### DOCUMENT
---
Consumed in a world of endless possiblity.

Procrastinating my Capture.

 

Complexed as to how to move forward.

In a dark corner hidden in shadow,

Crying yet another tear of confusion,

Isolated in fantasy, desires & a devotion of love.

 

There, I know who I am.

Within all that distorts me.

Lies my truth, my true self.

Faithfully cocooned, awaiting to be seen.

 

11/13/2006 12:14:43 AM
Well goodnight Everyone, another day gone another comes...The day was good though, friends are great! May you all sleep well...
11/12/2006 8:11:53 PM
Wow, just yesterday it seemed I was sitting on my daddy's knee and he was telling me story. Kissing my booboo's, making all better when inside I knew it wasn't. The days past and of course I'm still here, now I look into the faces of two angels and wonder wow, it just seemed like yesterday, I was holding you in my arms for the first time, comforting your tears, holding your tiny hands, crying because I love them so much. They grow so fast, Just yesterday I swore I prayed for the day you could talk, now, I catch myself saying Hold on shhh just a minute but, you have to laugh. I have to smile and of course you continue to talk but, thats ok your living life. Life god it brings so much beauty, from little things on the ground that may catch our eye, a childs laughter, watching your child graduate and attend college, to tears of another when they are just happy, to knowing somewhere out there is that bright and shinin star, you have chased after your whole life. All this beauty, all these wonderful gifts, we take for granted, I think alot. I told a friend last night something, I have never admitted. Now I will tell who ever has the patience to read all this...My whole life I have ran, I was so scared, I let small things bother me. I have ran my self into years, passed them by, someday I will stop running, I know this and inside I'll know I am finally where I have been running to my whole life.
With that said...
Somewhere out there your there, your looking for me, you can feel my passion, my pain, you can reach inside me and know what it is, that will forever hold my heart your hostage. I as well will hold yours.
---
### RECORDS PROVIDED
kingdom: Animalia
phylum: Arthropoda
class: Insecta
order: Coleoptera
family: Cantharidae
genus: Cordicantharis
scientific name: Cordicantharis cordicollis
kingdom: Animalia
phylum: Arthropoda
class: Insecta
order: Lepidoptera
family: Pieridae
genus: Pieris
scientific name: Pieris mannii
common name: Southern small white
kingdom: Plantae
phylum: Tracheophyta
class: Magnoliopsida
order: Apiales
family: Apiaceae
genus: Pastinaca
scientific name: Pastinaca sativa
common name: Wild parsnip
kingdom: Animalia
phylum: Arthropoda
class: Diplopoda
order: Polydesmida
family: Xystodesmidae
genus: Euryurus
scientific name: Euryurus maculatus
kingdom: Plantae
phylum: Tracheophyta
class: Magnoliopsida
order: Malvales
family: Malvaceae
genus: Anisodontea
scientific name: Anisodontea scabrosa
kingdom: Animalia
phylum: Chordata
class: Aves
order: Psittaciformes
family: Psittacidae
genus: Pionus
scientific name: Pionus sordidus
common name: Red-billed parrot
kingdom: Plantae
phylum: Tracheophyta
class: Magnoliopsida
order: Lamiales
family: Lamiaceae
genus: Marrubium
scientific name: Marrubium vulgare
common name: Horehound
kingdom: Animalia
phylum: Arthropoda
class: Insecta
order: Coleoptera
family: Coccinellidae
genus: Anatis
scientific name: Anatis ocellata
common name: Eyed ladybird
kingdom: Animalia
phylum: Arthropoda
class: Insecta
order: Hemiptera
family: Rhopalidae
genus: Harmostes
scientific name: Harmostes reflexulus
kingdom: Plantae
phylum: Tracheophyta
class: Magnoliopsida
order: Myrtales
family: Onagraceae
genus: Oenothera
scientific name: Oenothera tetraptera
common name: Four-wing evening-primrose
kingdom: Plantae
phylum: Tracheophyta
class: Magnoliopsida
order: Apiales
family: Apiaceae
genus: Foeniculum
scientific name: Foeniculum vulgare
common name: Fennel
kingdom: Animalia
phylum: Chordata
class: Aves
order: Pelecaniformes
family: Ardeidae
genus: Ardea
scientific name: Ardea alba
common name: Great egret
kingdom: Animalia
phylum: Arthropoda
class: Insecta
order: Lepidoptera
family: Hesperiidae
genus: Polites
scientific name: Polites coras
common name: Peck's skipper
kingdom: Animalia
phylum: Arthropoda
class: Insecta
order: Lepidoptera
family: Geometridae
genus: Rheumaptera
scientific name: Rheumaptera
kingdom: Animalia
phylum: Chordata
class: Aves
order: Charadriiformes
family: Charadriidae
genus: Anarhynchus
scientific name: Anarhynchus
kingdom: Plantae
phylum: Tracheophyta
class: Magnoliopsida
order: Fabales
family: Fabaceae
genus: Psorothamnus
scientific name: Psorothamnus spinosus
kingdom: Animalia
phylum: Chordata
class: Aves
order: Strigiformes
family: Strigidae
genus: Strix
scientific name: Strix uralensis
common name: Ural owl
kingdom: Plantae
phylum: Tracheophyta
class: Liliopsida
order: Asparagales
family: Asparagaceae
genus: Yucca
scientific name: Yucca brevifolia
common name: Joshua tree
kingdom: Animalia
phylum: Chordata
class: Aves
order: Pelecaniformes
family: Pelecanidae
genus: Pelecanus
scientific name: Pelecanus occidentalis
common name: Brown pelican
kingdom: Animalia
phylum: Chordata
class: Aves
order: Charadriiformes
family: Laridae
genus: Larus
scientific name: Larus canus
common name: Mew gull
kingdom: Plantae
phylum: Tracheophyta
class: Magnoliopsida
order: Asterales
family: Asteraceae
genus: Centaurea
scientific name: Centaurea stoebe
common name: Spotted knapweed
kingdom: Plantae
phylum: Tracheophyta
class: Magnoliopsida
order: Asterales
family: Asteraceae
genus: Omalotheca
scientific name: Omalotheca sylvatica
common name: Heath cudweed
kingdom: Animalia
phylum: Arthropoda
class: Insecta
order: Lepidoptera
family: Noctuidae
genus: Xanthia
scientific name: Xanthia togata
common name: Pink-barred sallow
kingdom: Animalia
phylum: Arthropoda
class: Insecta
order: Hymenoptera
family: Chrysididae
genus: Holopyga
---
### TASKS FOR THIS EXERCISE
[A] Answer these questions from the journal page, one line each:
(i) What date and time are given for the entry that begins "Well goodnight Everyone"?
(ii) Where is the speaker in the poem's second stanza?
(iii) To whom did the writer say something never admitted before, and when?
[B] Switch "shadow" to "darkness" in the journal page, and write out the passage starting with "Complexed as to" and going on through "know who I am." with that change.
[C] Say whether each statement agrees with the journal page, answering yes or no and quoting the words that decide it:
(i) The writer says the day was good.
(ii) The writer says the running has already stopped.
(iii) The writer looks into the faces of three angels.

### PROBLEM SOLUTIONS
[A]
(i) 11/13/2006 12:14:43 AM
(ii) In a dark corner hidden in shadow
(iii) A friend, last night

[B]
Complexed as to how to move forward.

In a dark corner hidden in darkness,

Crying yet another tear of confusion,

Isolated in fantasy, desires & a devotion of love.

 

There, I know who I am.

[C]
(i) Yes: "The day was good though, friends are great!"
(ii) No: "someday I will stop running"
(iii) No: "now I look into the faces of two angels"